Being outdoorsy is great. We have a lot of fun, we can vacation for pretty cheap, and we’ve got enough gear to see us through just about any kind of crisis. But when people throw out the word “prepper” as though you have to stockpile ammunition and adjust your tinfoil hat to be part of that crowd, I admit I cringe a little.

There’s nothing wrong with “prepping,” since it really just means being prepared. Yes, if your prepping hobby starts to interfere with your grasp on reality, you probably need help. But if your interest in preparedness doesn’t extend beyond making sure you keep a few rechargeable lanterns, a well-stocked first aid kit, and knowing how to purify water in the event of a disaster, you’re probably still sitting on this side of normal.

Having said that, there’s nothing wrong with studying up on a few survival techniques.
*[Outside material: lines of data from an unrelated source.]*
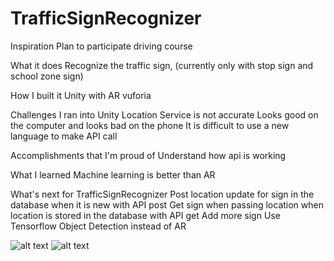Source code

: # TrafficSignRecognizer
Inspiration
Plan to participate driving course

What it does
Recognize the traffic sign, (currently only with stop sign and school zone sign)

How I built it
Unity with AR vuforia

Challenges I ran into
Unity Location Service is not accurate Looks good on the computer and looks bad on the phone 
It is difficult to use a new language to make API call

Accomplishments that I'm proud of
Understand how api is working

What I learned
Machine learning is better than AR

What's next for TrafficSignRecognizer
Post location update for sign in the database when it is new with API post 
Get sign when passing location when location is stored in the database with API get Add more sign 
Use Tensorflow Object Detection instead of AR

![alt text](https://github.com/yuanxinwang/TrafficSignRecognizer/blob/master/SchoolZoneSign.PNG)
![alt text](https://github.com/yuanxinwang/TrafficSignRecognizer/blob/master/StopSign.PNG)
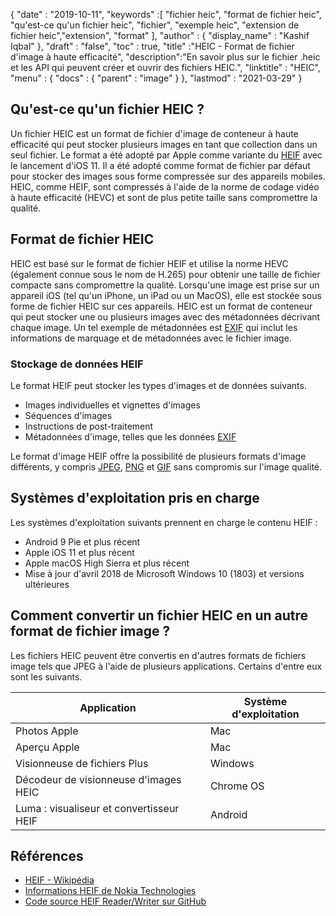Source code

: {
  "date" : "2019-10-11",
  "keywords" :[ "fichier heic", "format de fichier heic", "qu'est-ce qu'un fichier heic", "fichier", "exemple heic", "extension de fichier heic","extension", "format" ],
  "author" : {
    "display_name" : "Kashif Iqbal"
},
  "draft" : "false",
  "toc" : true,
  "title" :"HEIC - Format de fichier d'image à haute efficacité",
  "description":"En savoir plus sur le fichier .heic et les API qui peuvent créer et ouvrir des fichiers HEIC.",
  "linktitle" : "HEIC",
  "menu" : {
    "docs" : {
      "parent" : "image"
}
},
  "lastmod" : "2021-03-29"
}

## Qu'est-ce qu'un fichier HEIC ?

Un fichier HEIC est un format de fichier d'image de conteneur à haute efficacité qui peut stocker plusieurs images en tant que collection dans un seul fichier. Le format a été adopté par Apple comme variante du [HEIF](/fr/image/heif/) avec le lancement d'iOS 11. Il a été adopté comme format de fichier par défaut pour stocker des images sous forme compressée sur des appareils mobiles. HEIC, comme HEIF, sont compressés à l'aide de la norme de codage vidéo à haute efficacité (HEVC) et sont de plus petite taille sans compromettre la qualité.

## Format de fichier HEIC

HEIC est basé sur le format de fichier HEIF et utilise la norme HEVC (également connue sous le nom de H.265) pour obtenir une taille de fichier compacte sans compromettre la qualité. Lorsqu'une image est prise sur un appareil iOS (tel qu'un iPhone, un iPad ou un MacOS), elle est stockée sous forme de fichier HEIC sur ces appareils. HEIC est un format de conteneur qui peut stocker une ou plusieurs images avec des métadonnées décrivant chaque image. Un tel exemple de métadonnées est [EXIF](/fr/image/exif/) qui inclut les informations de marquage et de métadonnées avec le fichier image.

### Stockage de données HEIF

Le format HEIF peut stocker les types d'images et de données suivants.

* Images individuelles et vignettes d'images
* Séquences d'images
* Instructions de post-traitement
* Métadonnées d'image, telles que les données [EXIF](/fr/image/exif/)

Le format d'image HEIF offre la possibilité de plusieurs formats d'image différents, y compris [JPEG](/fr/image/jpeg/), [PNG](/fr/image/png/) et [GIF](/fr/image/gif/) sans compromis sur l'image qualité.

## Systèmes d'exploitation pris en charge

Les systèmes d'exploitation suivants prennent en charge le contenu HEIF :

* Android 9 Pie et plus récent
* Apple iOS 11 et plus récent
* Apple macOS High Sierra et plus récent
* Mise à jour d'avril 2018 de Microsoft Windows 10 (1803) et versions ultérieures

## Comment convertir un fichier HEIC en un autre format de fichier image ?

Les fichiers HEIC peuvent être convertis en d'autres formats de fichiers image tels que JPEG à l'aide de plusieurs applications. Certains d'entre eux sont les suivants.

|Application|Système d'exploitation|
---|---|
|Photos Apple |Mac|
|Aperçu Apple |Mac|
|Visionneuse de fichiers Plus|Windows|
|Décodeur de visionneuse d'images HEIC |Chrome OS|
|Luma : visualiseur et convertisseur HEIF |Android|

## Références

* [HEIF - Wikipédia](https://en.wikipedia.org/wiki/High_Efficiency_Image_File_Format)
* [Informations HEIF de Nokia Technologies](https://nokiatech.github.io/heif/)
* [Code source HEIF Reader/Writer sur GitHub](https://github.com/nokiatech/heif)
If it makes you feel safer to carry a hook, some fishing line, and a homemade bobber when you go out on the water, then go for it. If you can’t leave shore without a system to harvest liquid water from the air, you might need to read some statistics and understand just how safe you are.

I will admit this much: learning some of the same methods that “preppers” and “homesteaders” use is actually really interesting. Reading a few homesteading survival guides will give you not only a keen sense of what it took to survive in the olden days, but also arm you with a little bit of back-of-your-mind knowledge for those unexpected situations. Do YOU know how to make a natural deodorant out of oil, corn starch, and flower petals? See, I didn’t think so. But homesteaders do!

The most important thing any outdoors family can do is to understand what the viable threats are, and know how to prepare for them. Knowing how to build your own life raft is cool…if you’re actually in danger of being stranded on an island. Those of us in landlocked states are still trying to figure out the deodorant, thanks.